Try every possible combination of choices. With n items each having two states (include/exclude), the search space is 2ⁿ. Evaluating each combination takes O(n), giving O(n × 2ⁿ). The recursion stack or subset storage uses O(n) space.
Greedy algorithms typically sort the input (O(n log n)) then make a single pass (O(n)). The sort dominates. If the input is already sorted or the greedy choice can be computed without sorting, time drops to O(n). Proving greedy correctness (exchange argument) is harder than the implementation.
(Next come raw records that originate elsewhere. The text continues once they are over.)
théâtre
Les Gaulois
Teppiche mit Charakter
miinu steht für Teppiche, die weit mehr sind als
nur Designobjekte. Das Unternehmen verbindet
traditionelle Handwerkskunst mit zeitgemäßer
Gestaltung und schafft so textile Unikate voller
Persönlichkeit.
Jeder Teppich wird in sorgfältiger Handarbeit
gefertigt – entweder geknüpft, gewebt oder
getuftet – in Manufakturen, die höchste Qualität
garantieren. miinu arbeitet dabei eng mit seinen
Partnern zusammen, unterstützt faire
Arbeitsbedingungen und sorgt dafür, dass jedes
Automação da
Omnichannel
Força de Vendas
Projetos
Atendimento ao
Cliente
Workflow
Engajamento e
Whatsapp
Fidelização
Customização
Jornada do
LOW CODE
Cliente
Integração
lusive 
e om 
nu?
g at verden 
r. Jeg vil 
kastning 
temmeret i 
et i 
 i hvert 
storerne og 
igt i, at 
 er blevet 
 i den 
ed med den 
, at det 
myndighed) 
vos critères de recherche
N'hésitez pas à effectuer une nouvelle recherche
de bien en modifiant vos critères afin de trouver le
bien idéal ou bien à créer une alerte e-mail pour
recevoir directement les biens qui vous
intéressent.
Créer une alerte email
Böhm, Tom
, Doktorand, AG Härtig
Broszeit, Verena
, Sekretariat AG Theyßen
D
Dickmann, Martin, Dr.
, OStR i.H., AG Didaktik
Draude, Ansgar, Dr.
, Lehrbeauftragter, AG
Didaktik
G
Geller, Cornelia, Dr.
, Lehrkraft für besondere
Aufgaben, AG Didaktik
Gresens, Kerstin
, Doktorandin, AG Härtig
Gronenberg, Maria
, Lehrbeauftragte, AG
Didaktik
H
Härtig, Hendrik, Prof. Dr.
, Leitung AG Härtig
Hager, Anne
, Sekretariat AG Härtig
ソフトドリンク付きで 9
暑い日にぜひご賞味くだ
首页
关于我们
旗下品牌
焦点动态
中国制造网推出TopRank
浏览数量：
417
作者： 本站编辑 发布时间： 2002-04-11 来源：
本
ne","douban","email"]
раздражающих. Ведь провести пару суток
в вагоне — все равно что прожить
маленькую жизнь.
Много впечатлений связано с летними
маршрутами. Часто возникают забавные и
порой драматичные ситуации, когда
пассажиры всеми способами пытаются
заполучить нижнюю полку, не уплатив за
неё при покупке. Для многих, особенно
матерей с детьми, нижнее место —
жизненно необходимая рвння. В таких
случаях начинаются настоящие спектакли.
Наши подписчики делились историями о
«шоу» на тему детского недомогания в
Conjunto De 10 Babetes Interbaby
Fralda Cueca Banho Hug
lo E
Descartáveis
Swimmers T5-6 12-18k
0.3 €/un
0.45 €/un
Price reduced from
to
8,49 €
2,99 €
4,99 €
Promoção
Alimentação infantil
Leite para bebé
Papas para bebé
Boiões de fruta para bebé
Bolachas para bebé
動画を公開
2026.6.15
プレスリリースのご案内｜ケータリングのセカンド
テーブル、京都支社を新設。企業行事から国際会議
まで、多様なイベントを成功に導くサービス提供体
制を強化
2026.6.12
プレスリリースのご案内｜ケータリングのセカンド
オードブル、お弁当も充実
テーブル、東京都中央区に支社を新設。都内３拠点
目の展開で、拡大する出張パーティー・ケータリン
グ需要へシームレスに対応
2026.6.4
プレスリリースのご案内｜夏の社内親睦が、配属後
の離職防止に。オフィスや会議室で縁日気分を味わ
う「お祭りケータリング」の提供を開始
Review these before coding to avoid predictable interview regressions.
Wrong move: Zero-count keys stay in map and break distinct/count constraints.
Usually fails on: Window/map size checks are consistently off by one.
Fix: Delete keys when count reaches zero.
Wrong move: Locally optimal choices may fail globally.
Usually fails on: Counterexamples appear on crafted input orderings.
Fix: Verify with exchange argument or monotonic objective before committing.